We have developed a relatively fast trimming procedure.

The main purpose of the trimming is to make all of the thresholds within one ROC the same.  
This is important for the Vana calibration because we assume that the average threshold 
is a meaningful quantity.  It is also important in the ROC-based threshold minimization.
Our trimming algorithm makes all of the thresholds across the detector the same, and as a consequence,
 achieves the desired goal of making the thresholds within each ROC the same.
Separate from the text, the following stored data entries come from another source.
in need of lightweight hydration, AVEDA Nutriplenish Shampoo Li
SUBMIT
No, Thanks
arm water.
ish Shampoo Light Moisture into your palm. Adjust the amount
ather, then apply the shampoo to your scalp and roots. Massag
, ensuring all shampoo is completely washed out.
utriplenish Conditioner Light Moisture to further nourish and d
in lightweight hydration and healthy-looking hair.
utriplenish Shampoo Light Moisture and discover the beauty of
Begin by taking a VcThrCalibration with a target of 80 Vcal.  We choose 80 Vcal because it is high
enough to avoid problems associated with thresholds being too low.  70 Vcal would also work, I think.
Take an SCurve99By3 run to measure the in-time threshold and set the target threshold in PixelTrim.cc and
PixelTrimBits.cc to the mean in-time threshold (this way you don't waste time shifting your distribution and
just spend time narrowing it).

Take iterations of the procedure described in Sec. \ref{sec:trimmingShort} until the
RMS of the thresholds seen in a TrimDefaultShort run is less than $\sim 1.5$ VCal. Each iteration takes
about one and a half hours on the FPix. Then complete the
full trimbit determination as described in Sec. \ref{sec:trimbits}.  The long TrimDefault run
takes about 8 hours on the FPix.

Note that the SCurves in the section are only taken with the in-time WBC, so we are trimming
the in-time threshold.  BPix trimmed the absolute threshold.  Either way is fine.  

\subsection{Weekly Calibrations}

\subsection{After hardware changes} 
If the fibers have been moved, the AOH and FED Channel Mapping calibration can be run
to confirm that the mapping is correct.